● **TEXT UNDER STUDY**
It's got it's own beauty in a way. Soft rolling hills and an endless horizon.

[-] PriorityMotif@lemmy.world 1 points 1 day ago

In the fall the Farmers harvest their corn and soybeans. We live in a very flat are. In the winter you can see the frozen dirt all the way to the horizon.

[-] CanadaPlus 14 points 2 days ago

Mississippi, Jesus.

The black belt is such a massively underrepresented area in media I guess I shouldn't be surprised I had no idea it was forested.

[-] Liz@midwest.social 20 points 2 days ago

The only reason Illinois, Indiana, and Ohio are so low is because of the massive farms. They were originally all forest.

[-] CanadaPlus 6 points 2 days ago* (last edited 2 days ago)

It must be that everything east of the Great Plains was originally, in America. In Canada the boreal forest stretches coast to coast (and hasn't gotten much smaller to date).

[-] gens@programming.dev 2 points 2 days ago

There weren't many meadows before humans came, it was all forrest.

[-] Liz@midwest.social 2 points 1 day ago

Not in the East, anyway. The Great plains have always been massive grasslands.

Multi-view image geometry data:
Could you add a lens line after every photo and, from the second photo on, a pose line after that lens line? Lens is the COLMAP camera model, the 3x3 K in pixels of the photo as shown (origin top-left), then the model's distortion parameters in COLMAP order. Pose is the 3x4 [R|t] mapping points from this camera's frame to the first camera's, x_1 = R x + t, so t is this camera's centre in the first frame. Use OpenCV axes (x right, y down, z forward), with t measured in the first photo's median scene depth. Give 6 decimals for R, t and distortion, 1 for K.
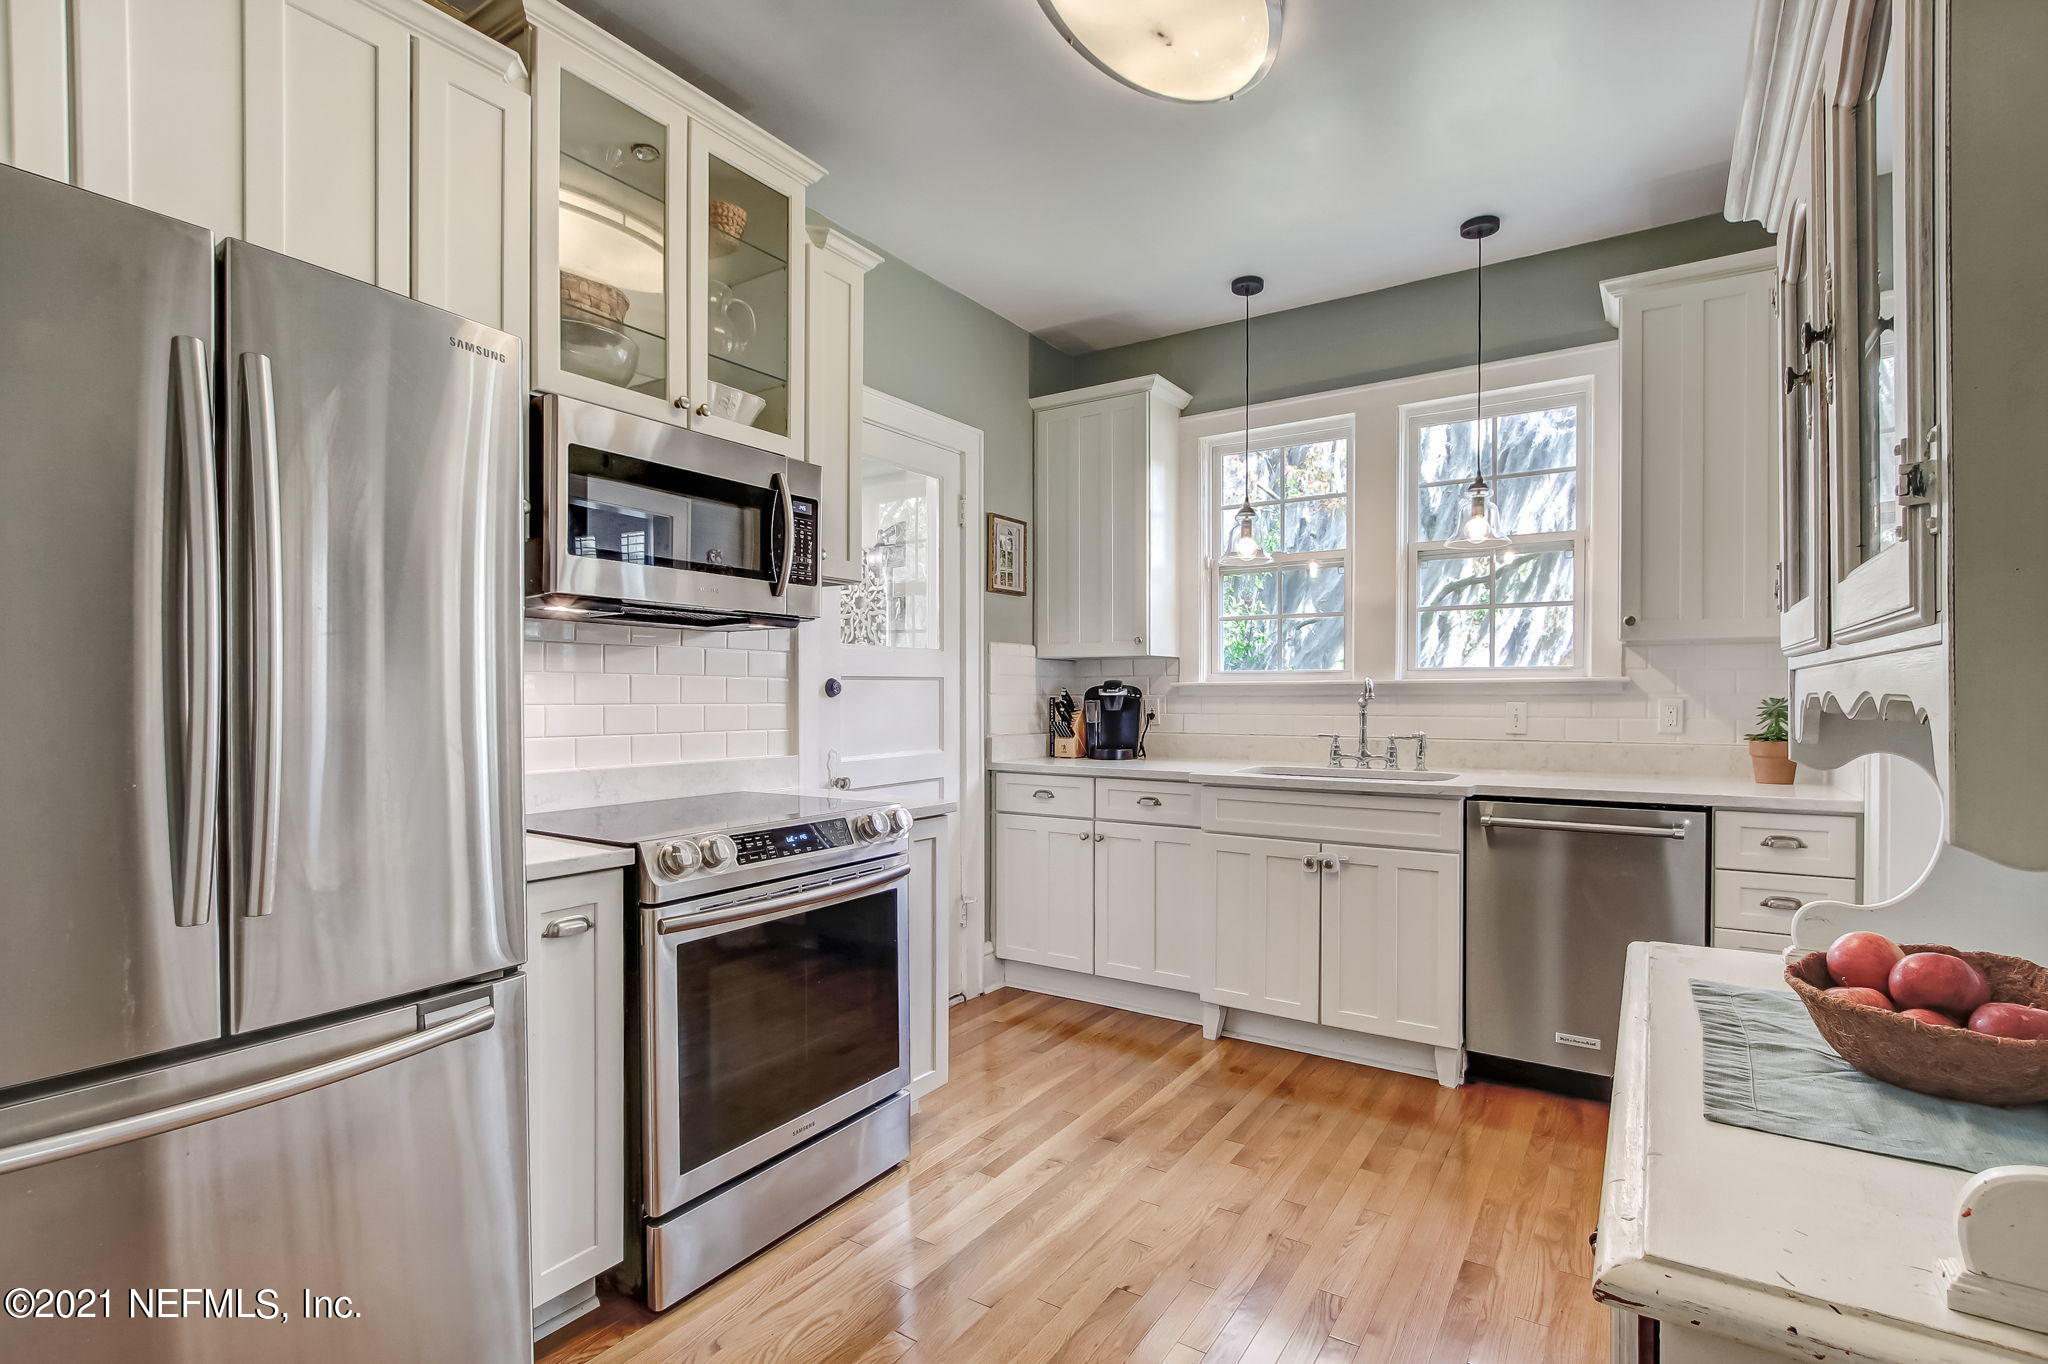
lens RADIAL K [[951.9, 0, 1017.4], [0, 951.9, 714.3], [0, 0, 1]] dist [-0.010852, 0.000859]
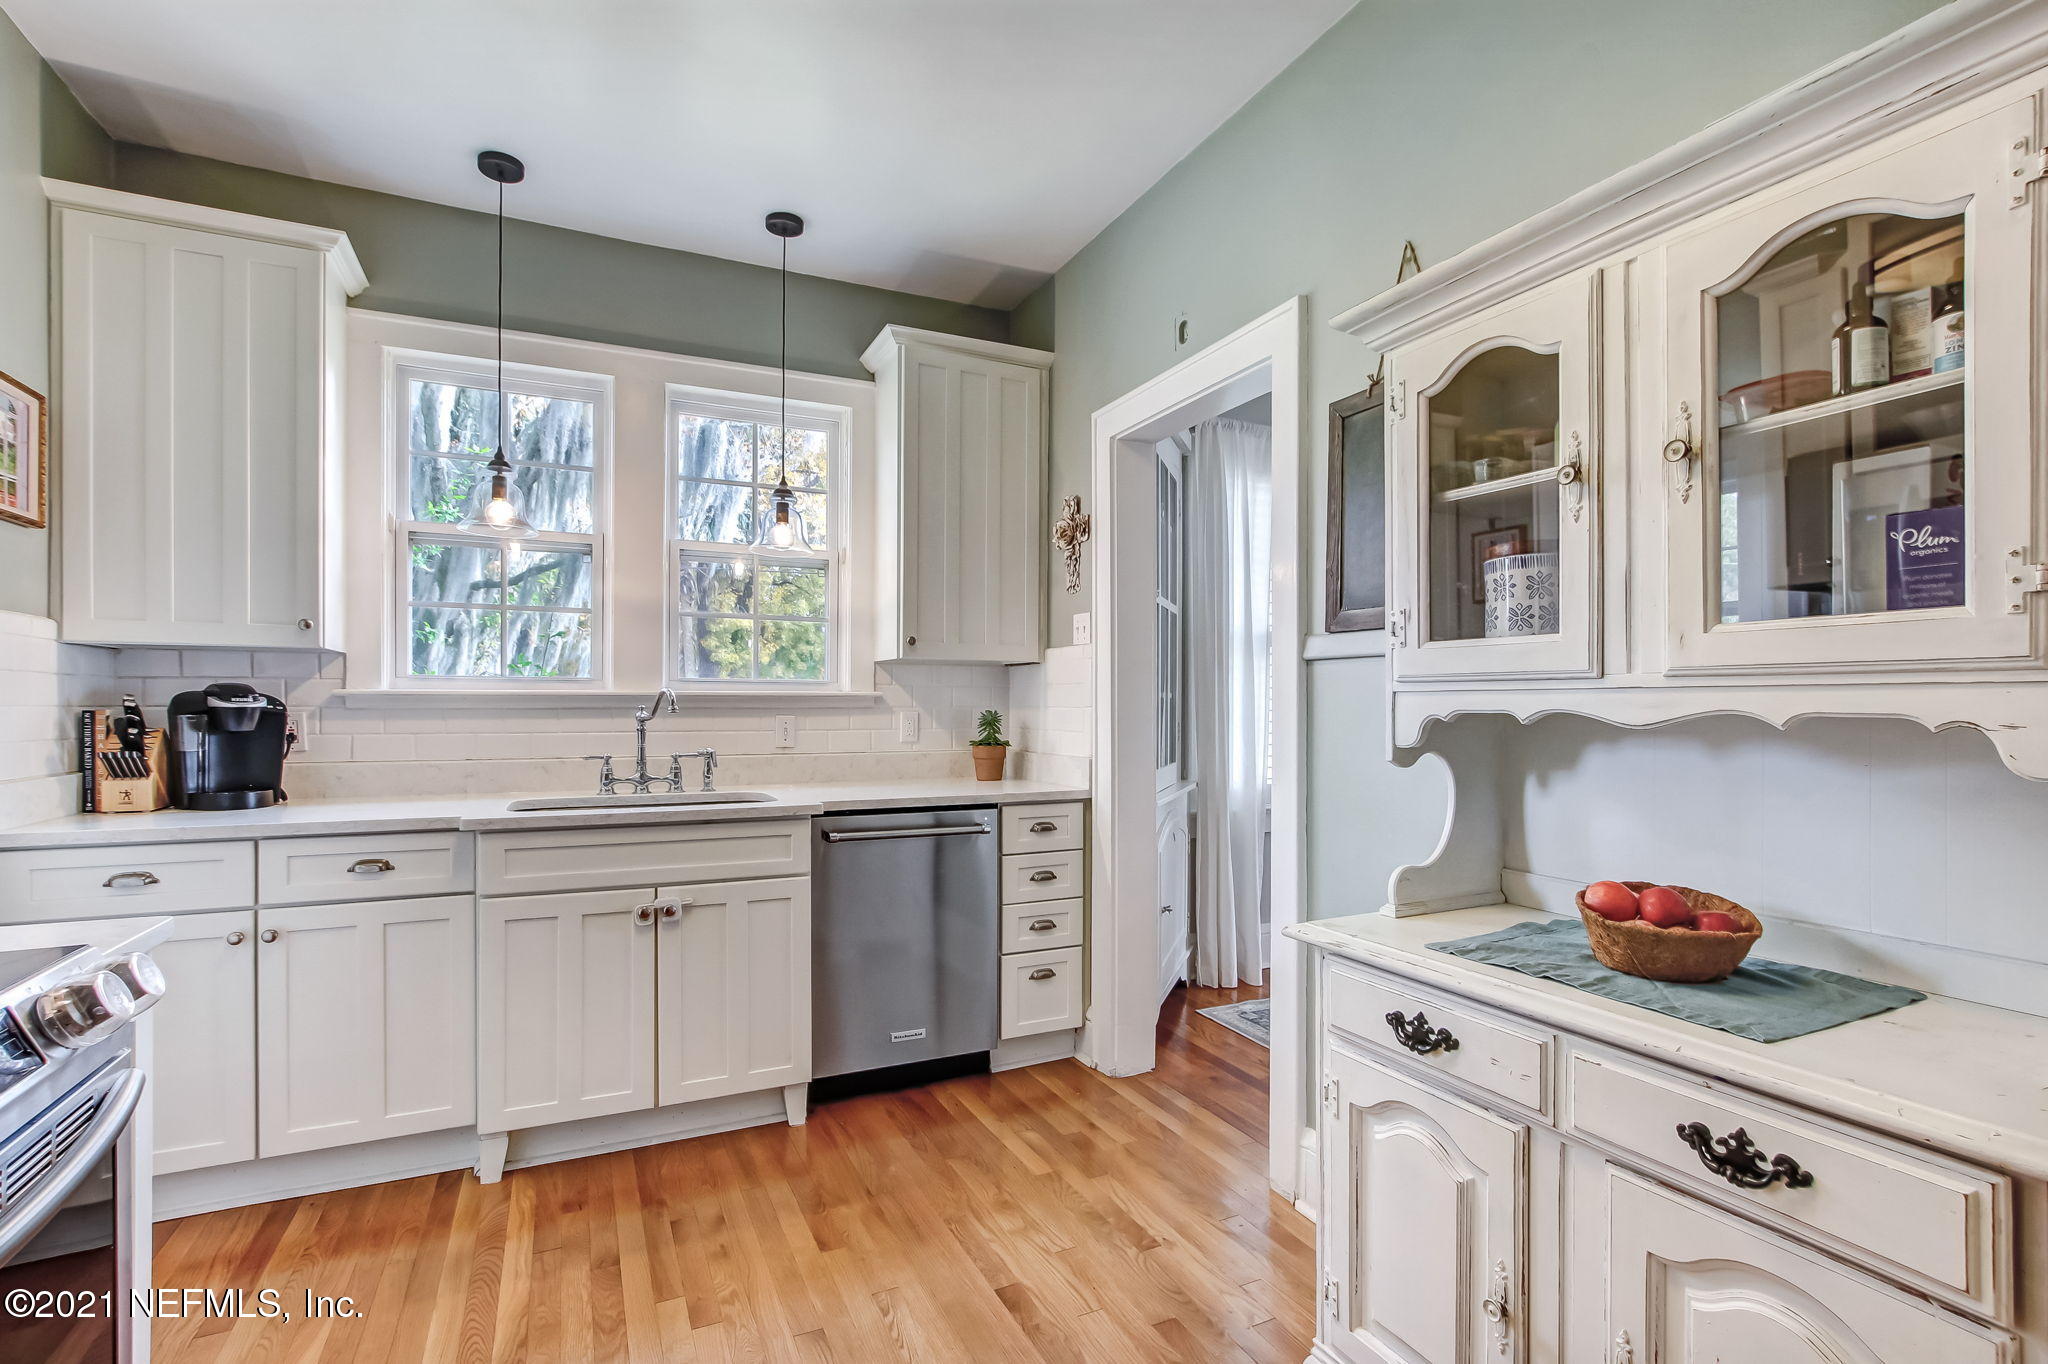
lens RADIAL K [[951.9, 0, 1017.4], [0, 951.9, 714.3], [0, 0, 1]] dist [-0.010852, 0.000859]
pose [[0.514856, -0.004139, 0.857267, -0.209017], [0.014490, 0.999888, -0.003875, -0.006549], [-0.857154, 0.014417, 0.514858, 0.282710]]
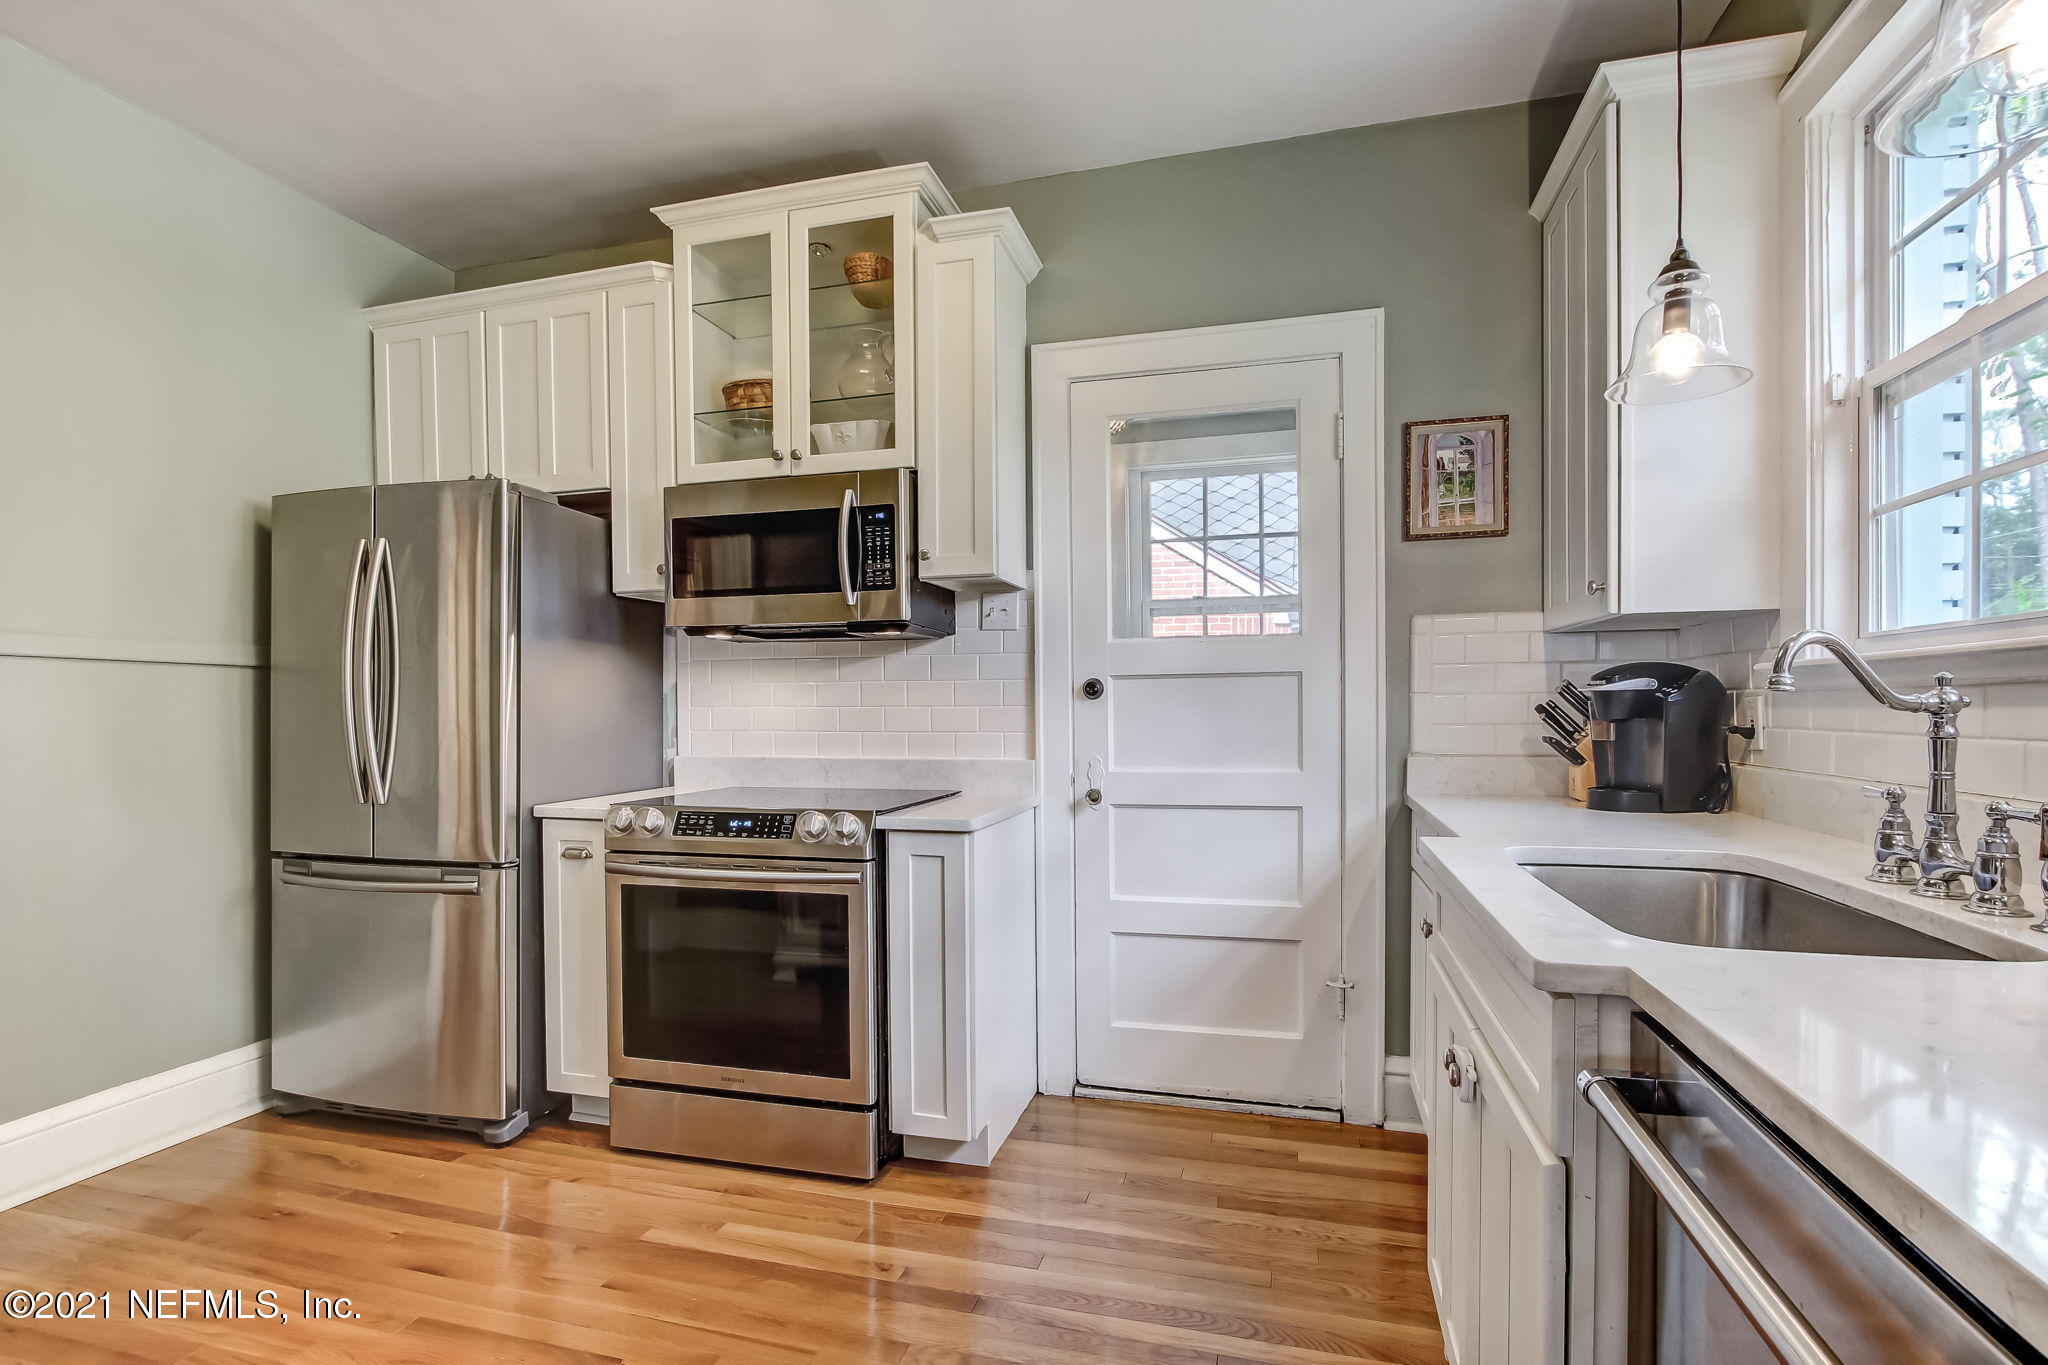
lens RADIAL K [[949.6, 0, 1027.2], [0, 949.6, 735.5], [0, 0, 1]] dist [-0.027686, 0.013719]
pose [[0.322398, 0.025679, -0.946256, 0.608219], [-0.013860, 0.999653, 0.022406, -0.002895], [0.946503, 0.005891, 0.322642, 0.621576]]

● **TASK A**
Name every U.S. state mentioned in the forest thread.
● **TASK B**
Answer these from the forest thread:
(i) What crops do the farmers harvest in the fall?
(ii) Which forest stretches coast to coast in Canada?
(iii) What does the last comment say the Great Plains have always been?
● **TASK C**
Write a continuation of the forest thread.

● **RESPONSE A**
Mississippi, Illinois, Indiana, Ohio

● **RESPONSE B**
(i) Corn and soybeans
(ii) The boreal forest
(iii) Massive grasslands

● **RESPONSE C**
[-] captainlezbian@lemmy.world 13 points 2 days ago

Did not expect Alabama to be on the same level as West Virginia and Vermont

[-] BetaBlake@lemmy.world 11 points 2 days ago

Alabamian here, it's nothing but trees here, I haven't seen open land in years

[-] MutilationWave@lemmy.world 7 points 2 days ago

The forests are one of the few things left to love about my godforsaken state (WV).

[-] superduperpirate@lemmy.world 13 points 2 days ago

I’m surprised Nevada is that high

[-] dditty@lemm.ee 15 points 2 days ago

Apparently the Humboldt Toiyabe National Forest in Nevada is the largest U.S. National Forest reservation outside of Alaska

[-] bdonvr@thelemmy.club 8 points 2 days ago

Not quite the forest most people picture

[-] Iheartcheese@lemmy.world 7 points 2 days ago

Forest of SECRET UFO BASES

[-] PalmTreeIsBestTree@lemmy.world 3 points 1 day ago

I thought Missouri had more forest than that

[-] CptInsane0@lemmy.world 11 points 2 days ago

Alabama: "for now. We'll show that nature what's what."

[-] FourPacketsOfPeanuts@lemmy.world 10 points 2 days ago* (last edited 1 day ago)

Alabama accent: grow forest, grow!

[-] aeronmelon@lemmy.world 8 points 2 days ago

That’s… why it’s called the Great Plains.

[-] myrrh@ttrpg.network 2 points 2 days ago

...they're pretty great but they're also pretty plain...

[-] 3ntranced@lemmy.world 1 points 1 day ago

I've been. They're alright, I wouldn't say they're GREAT but I won't go out of my way to avoid them.

[-] GBU_28@lemm.ee 4 points 2 days ago

Would be more informative if it was grouped by the dominant forest type. Different types have a different distribution and density

[-] nl4real@lemmy.world 3 points 2 days ago

Pleasantly surprised my state (WV) is 3rd.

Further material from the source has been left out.